** Lesetext **
+--

Die Spaltung habe sich bereits seit vielen Monaten abgezeichnet, erklärt Tertinegg, denn Bitcoin habe von Anfang an einen Schwachpunkt gehabt. "Bitcoin ist in der ursprünglichen Variante technisch nicht darauf ausgelegt, viele Transaktionen abwickeln zu können." Jede Transaktion habe eine bestimmte Datengröße, und alle zehn Minuten werde nur ein Block mit einer Datengröße von einem Megabyte erzeugt. Fast zwei Jahre lang sei in der Bitcoin-Community darüber gestritten worden, ob man diese willkürlich festgelegte Blockgröße ändern sollte - bis sich schließlich eine kleine Gruppe von Entwicklern zu der Abspaltung entschlossen und eine neue Kryptowährung mit einer Blockgröße von 8 MB geschaffen habe.

"Die haben dann eine eigene Software geschrieben, die nicht mehr kompatibel ist mit der Bitcoin-Software." Allerdings werden die beiden Kryptowährungen für immer miteinander verbunden bleiben, weil die Blockchain - also die Datenbank, in der alle bisherigen Transaktionen verschlüsselt aufgezeichnet sind - bis zur Abspaltung am 1. August bei beiden Kryptowährungen gleich ist. Derzeit ist diese Blockchain knapp 150 Gigabyte groß.

"Es war so, dass jeder, der bis zum 1. August Bitcoins gehalten hat, wie durch Zauberhand auch den gleichen Betrag an Bitcoin Cash hat. Wenn Sie 10 Bitcoins vor dem 1. August hatten, dann haben Sie jetzt zusätzlich auch 10 Bitcoin Cash." Allerdings sind die Bitcoin-Besitzer dadurch nicht plötzlich reicher geworden, weil der Wert von Bitcoin durch die Verdoppelung der Einheiten gesunken ist. Er hat sich jedoch nicht halbiert, sondern verteilt sich nun ungleich auf die beiden Währungen. Ein Bitcoin war vor dem Split ungefähr 2.500 Euro wert, derzeit bekommt man für ein Bitcoin rund 2.400 Euro und ein Bitcoin Cash ist rund 240 Euro wert.

+--

** Ihre Aufgabe **
Führen Sie den Text über die Abspaltung von Bitcoin Cash im Anschluss an seinen letzten Satz fort.

+--

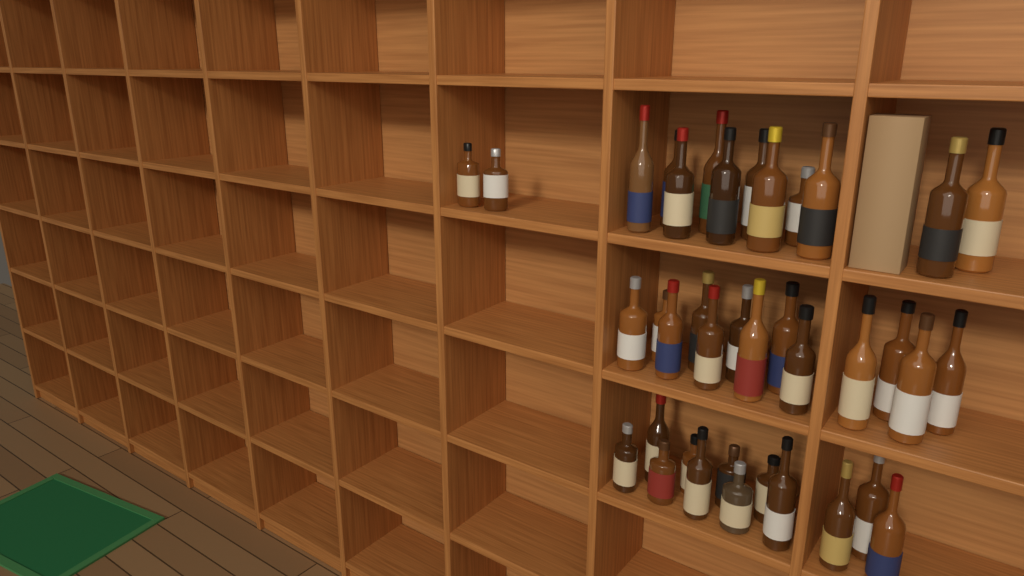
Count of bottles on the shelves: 38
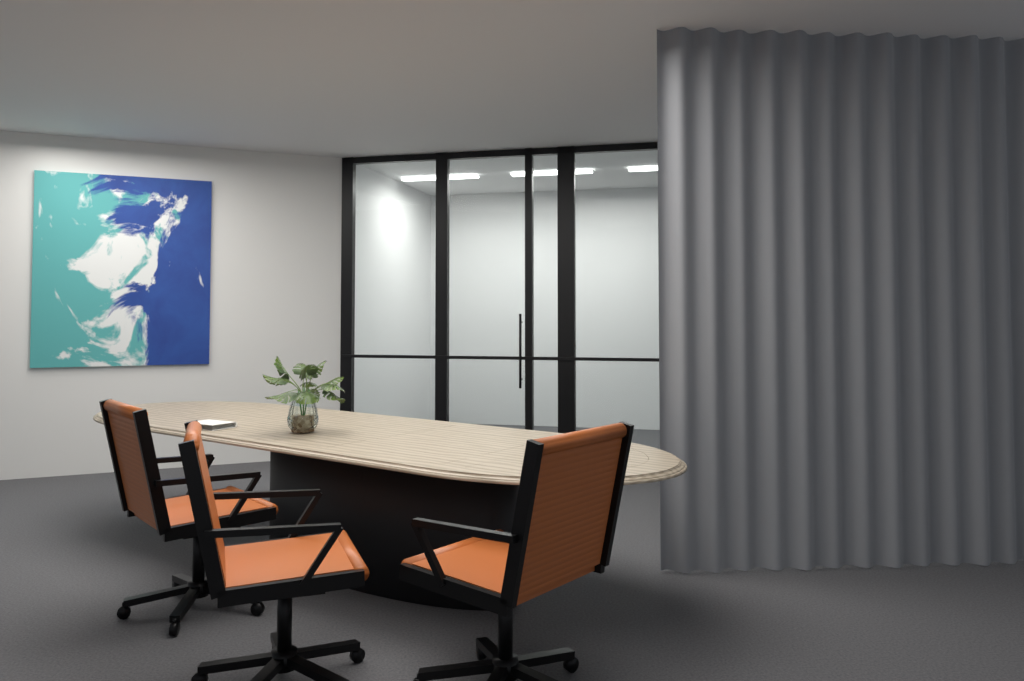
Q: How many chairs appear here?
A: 3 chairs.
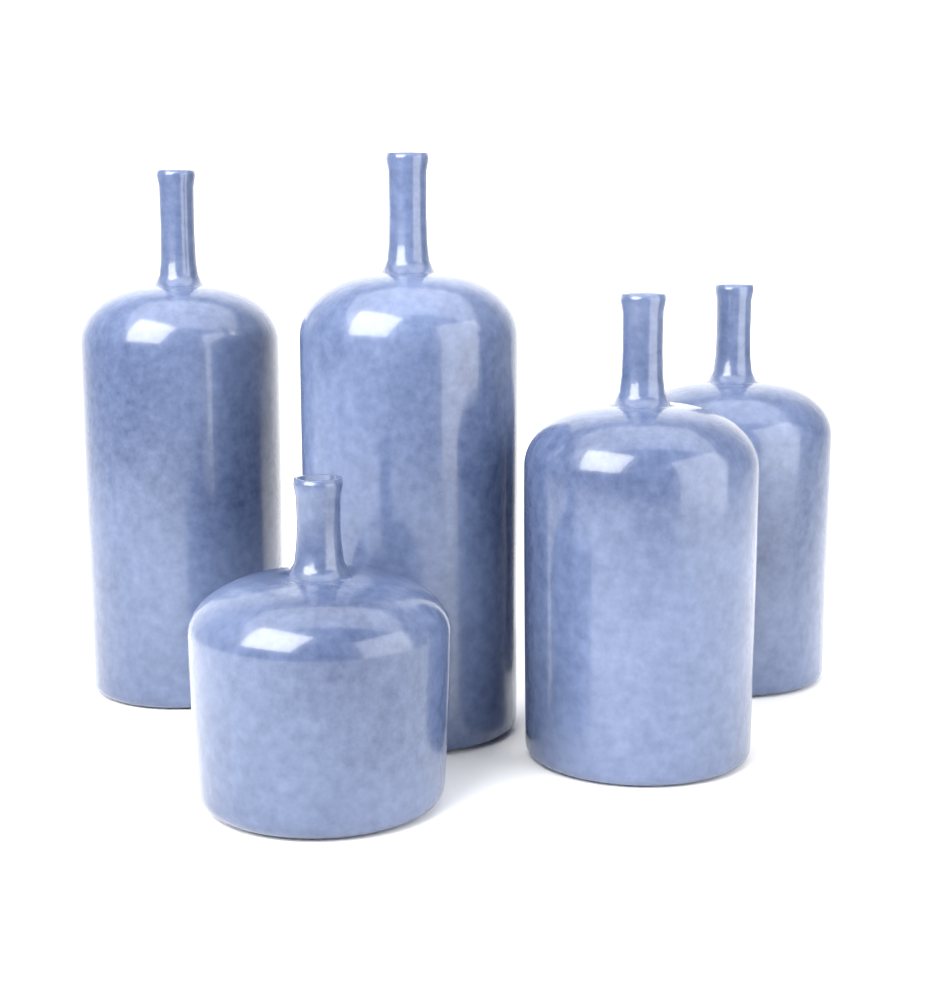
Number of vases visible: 5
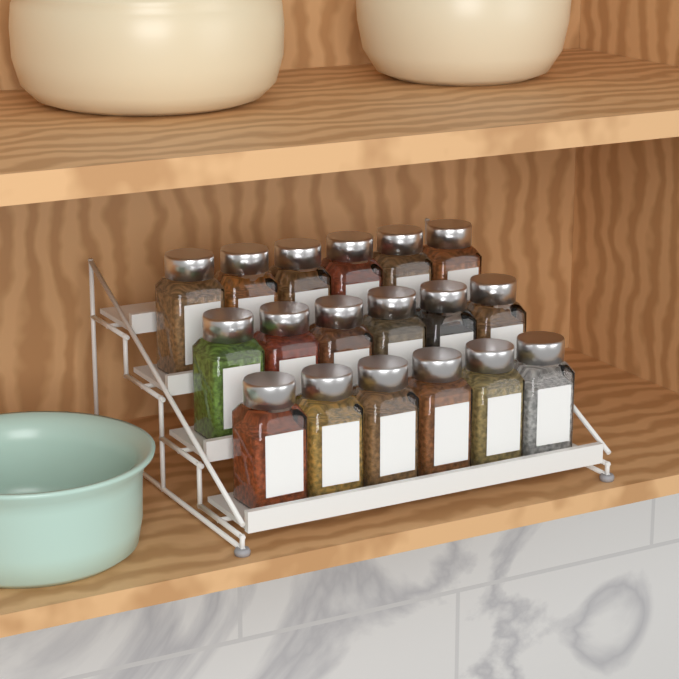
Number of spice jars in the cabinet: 18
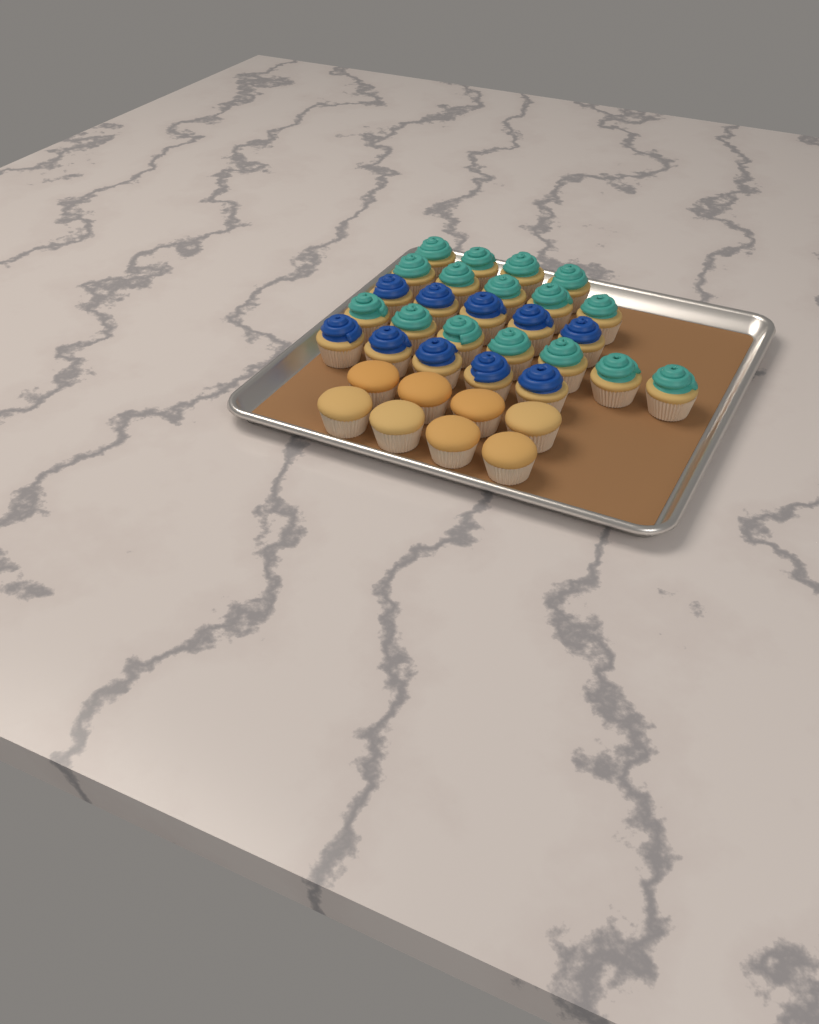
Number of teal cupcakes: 16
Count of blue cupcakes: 10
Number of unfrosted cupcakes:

+--

** Schriftliche Antwort **
Bitcoin-Mining verbraucht Stromproduktion mehrerer Atomkraftwerke

Der Anreiz für die "Miners", mit enormer Computer-Rechenleistung und entsprechend hohem Energieverbrauch neue Einheiten von Bitcoin Cash zu erzeugen und Transaktionen zu verifizieren, ist entsprechend gering. Das weltweite Bitcoin-Mining verbraucht derzeit die Stromproduktion mehrerer Atomkraftwerke - Tendenz stark steigend. Der hohe Energieverbrauch ist einer der Kritikpunkte an Bitcoin, weil etwa in China das Mining sehr intensiv mit Kohlestrom betrieben wird.

Auch ist der Bitcoin-Kurs wegen der vergleichsweise geringen Marktkapitalisierung relativ leicht manipulierbar, wer also Bitcoins kauft, geht ein Hochrisiko-Investment ein. Der Gesamtwert aller existierenden Bitcoins beträgt derzeit 44,2 Mrd. Euro, 16,5 Millionen Bitcoins befinden sich in Umlauf. Allerdings kann es im Bitcoin-System keine Hyperinflation geben, weil die Gesamtmenge an Bitcoins mit 21 Millionen limitiert ist und die Erzeugung weiterer Einheiten immer aufwendiger wird. Schon in den nächsten Jahren werden 98 Prozent aller Bitcoins erzeugt sein, das Limit wird aber erst Mitte des nächsten Jahrhundert erreicht werden.

Durch Kryptowährungen wie Bitcoin hat sich in den letzten Jahren auch ein Hype um das Thema Blockchain entwickelt. "Jede Branche glaubt, unbedingt Blockchain verwenden zu müssen, um ihre Geschäftsprozesse zu verbessern."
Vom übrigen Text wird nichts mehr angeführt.